François Reynaert, la culture G pour tous

Reynaert
Le 6 juillet 2017

Parrain de la Chance aux concours, le journaliste François Reynaert a créé en 2013 les Ateliers de l’Obs. Chaque semaine, il invite les étudiants à la rédaction du journal pour renforcer leur culture générale.

Dans les couloirs de la Cac, on l’appelle Monsieur Culture G. Le type capable de te faire un cours sur les origines du diable, l’euro ou les différents systèmes politiques dans le monde. François Reynaert, de son vrai nom, est journaliste à l’Obs. Depuis 2010, il intervient bénévolement à la Chance aux concours, un « projet civique » qui lui « apporte beaucoup ».

 

Pas tous égaux face à la culture G

Dès son arrivée à la Chance aux concours, François se retrouve à intervenir le samedi sur les tests de culture G des jeunes recrues. Ça me frappait qu’on demande à des jeunes de savoir que la semaine d’avant Monsieur Fillon a eu 12 points de plus que ses adversaires à la primaire de la droite et qu’on ne leur explique pas ce que c’est qu’une primaire. On leur demande d’être hyper pointus mais sans le filet de protection de la culture générale. »

 

Révélateur des disparités sociales dans la sélection pour intégrer les écoles, les épreuves de culture G aux concours freinent la diversité dans les rédactions. Pour ce fils de prof’ devenu journaliste sans passer par la case école, égalité des chances rime avec pédagogie. En 2013, il lance les Ateliers de l’Obs, un cours hebdomadaire de culture G pour les étudiants de la Cac.

 

Reprendre les bases à l’Obs

« A l’époque, c’était Laurent Joffrin le patron de l’Obs. Je suis allé le voir pour lui présenter le projet. Il me dit : ça coûte combien ? Je lui réponds : rien. Il me dit : ok, c’est bon. » Depuis quatre ans, tous les mercredis soir, François reçoit les élèves de la Cac dans les locaux du journal. Pendant 1h30, Monsieur Culture G s’empare d’un terme qui a fait l’actualité pour reprendre les bases.

 

« Ca peut aller de : c’est quoi une constitution à c’est quoi l’euro ? Parce que l’étudiant qui a fait éco, il connait Adam Smith par exemple.

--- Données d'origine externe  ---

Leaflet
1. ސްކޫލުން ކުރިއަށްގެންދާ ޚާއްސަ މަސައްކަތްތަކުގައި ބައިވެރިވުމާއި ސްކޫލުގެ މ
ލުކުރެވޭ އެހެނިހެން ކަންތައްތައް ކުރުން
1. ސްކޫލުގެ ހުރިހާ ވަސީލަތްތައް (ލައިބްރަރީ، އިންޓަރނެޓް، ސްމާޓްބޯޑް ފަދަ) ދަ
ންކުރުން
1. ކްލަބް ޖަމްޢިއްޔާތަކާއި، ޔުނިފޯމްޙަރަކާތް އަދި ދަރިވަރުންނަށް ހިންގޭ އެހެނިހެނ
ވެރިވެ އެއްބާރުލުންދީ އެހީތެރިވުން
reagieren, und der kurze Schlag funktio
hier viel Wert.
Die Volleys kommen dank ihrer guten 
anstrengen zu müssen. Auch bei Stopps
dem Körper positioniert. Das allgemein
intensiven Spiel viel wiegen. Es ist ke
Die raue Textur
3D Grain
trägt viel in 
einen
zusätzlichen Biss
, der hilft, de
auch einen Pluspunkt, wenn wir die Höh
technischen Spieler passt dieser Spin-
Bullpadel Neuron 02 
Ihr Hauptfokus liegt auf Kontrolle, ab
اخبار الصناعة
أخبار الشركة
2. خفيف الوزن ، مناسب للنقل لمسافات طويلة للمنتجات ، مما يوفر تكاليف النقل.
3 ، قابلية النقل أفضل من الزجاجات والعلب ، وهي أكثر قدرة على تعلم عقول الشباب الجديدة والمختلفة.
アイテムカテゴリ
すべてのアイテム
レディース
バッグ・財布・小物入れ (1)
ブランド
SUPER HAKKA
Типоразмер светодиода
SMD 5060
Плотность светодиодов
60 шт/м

Mais celui qui a fait du droit ne le sait pas. Ca dépend d’où l’on vient. » François a même réussi à embarquer ses collègues de l’Obs dans le projet. « En fonction de leur spécialité, je demande aux autres journalistes d’intervenir sur le thème abordé. »

 

Donnant-donnant

Expliquer, clarifier, François « adore » ça. Et ça marche. « Il est passionnant, estime Joanne, étudiante de la promo 2017. Il explique des choses compliquées avec des mots simples. Grâce à lui j’ai pu par exemple comprendre le conflit israélo-palestinien. Alors qu’avant c’était très flou pour moi. » Joanne apprécie particulièrement la proximité des échanges pendant les ateliers : « Il nous parle d’égal à égal. On peut réagir, c’est comme une conversation. A chaque fois que j’en ressors je me sens plus intelligente. »

 

Les ateliers permettent également à François de remettre les pendules à l’heure. « Le fait de devoir expliquer une notion fait que tu dois l’écrire et la formaliser dans ta tête. Moi aussi ça m’apporte beaucoup. » La culture G le passionne. Transmettre l’inspire. « Mes interventions à la Cac m’ont donné l’idée du format pédagogique Uncle Obs pour le journal mais aussi d’un de mes bouquins, Manuel de culture générale du 20ème siècle. » Enrichissante pour le prof’ comme pour ses étudiants, l’initiative devrait durer encore longtemps. « Tant qu’ils en auront besoin », Uncle Obs répondra présent.